We should be working together to not let media & both parties (really one) set this agenda. We will never stop the EPA ( really Corporate Protection Agency) if we don’t secure these two thing’s.
Lee Fang on Democracy Now:
https://www.youtube.com/watch?v=h4DvQsNhAbQ
https://www.youtube.com/watch?v=qF0v5fafW-s
Trump appointments are actually anti-appointments. When he makes you head of something, that means head of demolishing that particular institution. Dismantle it, poison it from the inside and make sure it’s dead. Rotten son of a bitch.
Yep, that’s it in a nutshell…disgusting.
Thxs for report Mr. Fang !
Like an invasion.
A basic requirement for being the head of or even working for a government agency should be that you support the agency’s stated purpose. If not, you have no business even working for the agency, let alone heading it.
But hey, we have the best government money can buy!
At what point is Lee Fang going to figure out that the antifracking movement is chock full of misinformation and that the tribe was presenting a false narrative about dakota pipeline?

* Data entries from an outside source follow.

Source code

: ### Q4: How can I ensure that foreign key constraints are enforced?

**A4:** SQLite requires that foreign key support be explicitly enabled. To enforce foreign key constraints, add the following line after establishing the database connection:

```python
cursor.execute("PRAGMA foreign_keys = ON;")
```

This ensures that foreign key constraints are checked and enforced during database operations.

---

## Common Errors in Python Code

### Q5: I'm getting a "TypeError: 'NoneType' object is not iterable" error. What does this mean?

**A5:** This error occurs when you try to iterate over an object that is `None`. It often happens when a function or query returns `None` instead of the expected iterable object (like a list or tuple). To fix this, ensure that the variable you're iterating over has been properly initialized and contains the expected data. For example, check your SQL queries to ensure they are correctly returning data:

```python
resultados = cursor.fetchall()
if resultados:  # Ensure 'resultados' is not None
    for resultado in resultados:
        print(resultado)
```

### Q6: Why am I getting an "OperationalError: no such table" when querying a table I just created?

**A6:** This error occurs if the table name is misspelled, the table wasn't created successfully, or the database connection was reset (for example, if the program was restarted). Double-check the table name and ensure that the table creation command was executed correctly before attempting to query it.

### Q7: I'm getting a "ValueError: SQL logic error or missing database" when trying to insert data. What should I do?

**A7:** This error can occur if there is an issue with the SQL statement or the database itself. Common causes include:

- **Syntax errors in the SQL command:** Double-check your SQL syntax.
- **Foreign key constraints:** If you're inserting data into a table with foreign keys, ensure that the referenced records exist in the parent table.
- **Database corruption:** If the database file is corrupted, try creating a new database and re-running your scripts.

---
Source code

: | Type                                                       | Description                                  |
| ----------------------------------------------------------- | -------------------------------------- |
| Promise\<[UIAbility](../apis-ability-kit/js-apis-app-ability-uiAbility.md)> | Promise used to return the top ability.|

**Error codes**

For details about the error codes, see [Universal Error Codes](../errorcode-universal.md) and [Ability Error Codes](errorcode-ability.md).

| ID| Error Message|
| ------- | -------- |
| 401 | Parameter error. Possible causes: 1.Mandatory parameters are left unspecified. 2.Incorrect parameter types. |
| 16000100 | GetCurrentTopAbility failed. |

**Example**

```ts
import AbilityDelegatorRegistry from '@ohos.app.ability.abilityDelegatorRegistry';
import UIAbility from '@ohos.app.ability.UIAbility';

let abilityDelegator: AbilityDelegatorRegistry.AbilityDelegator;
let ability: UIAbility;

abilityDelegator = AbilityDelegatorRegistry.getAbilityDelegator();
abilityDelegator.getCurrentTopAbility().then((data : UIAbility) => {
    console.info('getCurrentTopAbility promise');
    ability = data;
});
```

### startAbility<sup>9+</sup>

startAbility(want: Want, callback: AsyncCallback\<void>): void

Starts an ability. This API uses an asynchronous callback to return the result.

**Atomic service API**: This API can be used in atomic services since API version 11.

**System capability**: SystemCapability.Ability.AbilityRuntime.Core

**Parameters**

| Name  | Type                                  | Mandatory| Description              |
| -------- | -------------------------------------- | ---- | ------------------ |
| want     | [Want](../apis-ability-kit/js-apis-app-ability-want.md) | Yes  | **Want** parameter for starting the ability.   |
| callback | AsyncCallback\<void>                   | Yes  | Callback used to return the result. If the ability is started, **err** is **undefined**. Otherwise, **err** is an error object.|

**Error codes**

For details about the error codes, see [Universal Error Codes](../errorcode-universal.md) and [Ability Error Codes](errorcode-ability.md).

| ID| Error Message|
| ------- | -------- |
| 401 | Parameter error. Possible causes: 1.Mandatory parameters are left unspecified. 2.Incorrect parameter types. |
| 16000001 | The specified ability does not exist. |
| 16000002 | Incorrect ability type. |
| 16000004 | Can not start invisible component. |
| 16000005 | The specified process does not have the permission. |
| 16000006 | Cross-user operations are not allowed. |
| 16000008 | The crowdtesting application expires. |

The judge only stated that in his decision on the dakota pipeline last september.
Is this reporter bad simply because he used to work for Think Progress or is he just that clueless about what reporting actually is.
At what point is Karen Orlando going to figure out that simply attacking a journalist and providing misinformation isn’t going to convince anybody.
https://www.desmogblog.com/2015/02/14/after-fracking-… Proxy Highlight
14 Feb 2015 … Karen Orlando is an internet troll and guest blogger on a well known pro-fracking website funded by Energy In Depth, the oil and gas industry …
LMAO. AGREED. folks get triggered too easily or do they. Yes Karen, lets pretend the issue at hand is the tribe leaders fault because they sure do have a history of oppressing US activities.
huh? Your built-in racism is showing. You need to read the history of the GHOST DANCE.
Good, Pipelines are by far most environmentally friendly method of moving oil
So, is this story supposed to be shocking? This all fits in with Trump’s agenda. The U.S. has become N.Carolina, and if you don’t know what that means, check out what’s been going on there for the last few years.
Do we web search “what’s been going on in N.Carolina the last few years”?
Please help out here.
Try googling – water pollution NC, christians attack gay man in NC church, Transgender rights NC, Duke Power dumping into NC rivers, NC toxic drinking water – just for a start
Another factor here, this guy has ties to GE as well as to nuclear industry, both major polluters:
GE and clean water? Ouch, there’s the infamous PCB water contamination issue. I recall that from the 1990s – GE managed to cut government funding for any academic lab that dared to do PCB analysis (polychlorinated biphenyls, a toxic carcinogenic electrical insulating fluid widely used by GE for decades):
See this bit on this continuing debacle:
https://www.bostonglobe.com/metro/2017/06/10/western-mass-name-mud/EGtltgEKLrU8LIP3E7tuYI/story.html
That, of course, is the pre-Trump EPA, now being gutted even more than it already was.
Similarly, the nuclear contractor Babcock & Wilcox has links to the Hanford plutonium waste disaster site, which is leaking a giant radioactive plume into the regional groundwater with long-term risks for Washington state river water. Here’s an intro:
Great reporting on the other aspects of this appointment; it’s a wholesale destruction of the EPA mandate across the board – although to be honest, the EPA has been pretty weak for many years now. Flint Michigan, the BP Deepwater disaster – EPA was hands off all the way, it’s just a lot more blatant now, under Trumpy. Sad!
Just like most federal agencies
Just like most federal agencies that have been cut in the name of smaller goverment. Inspectors are spread so thin that they have to cover all of the U.S. with just a hand full. This is seen in the aviation industry also.There is only hindsight and very little proactive oversight.
GE makes nuclear weapons and is thus part of the nuclear industry. Saying he has ties to “GE as well as to nuclear industry” implies otherwise.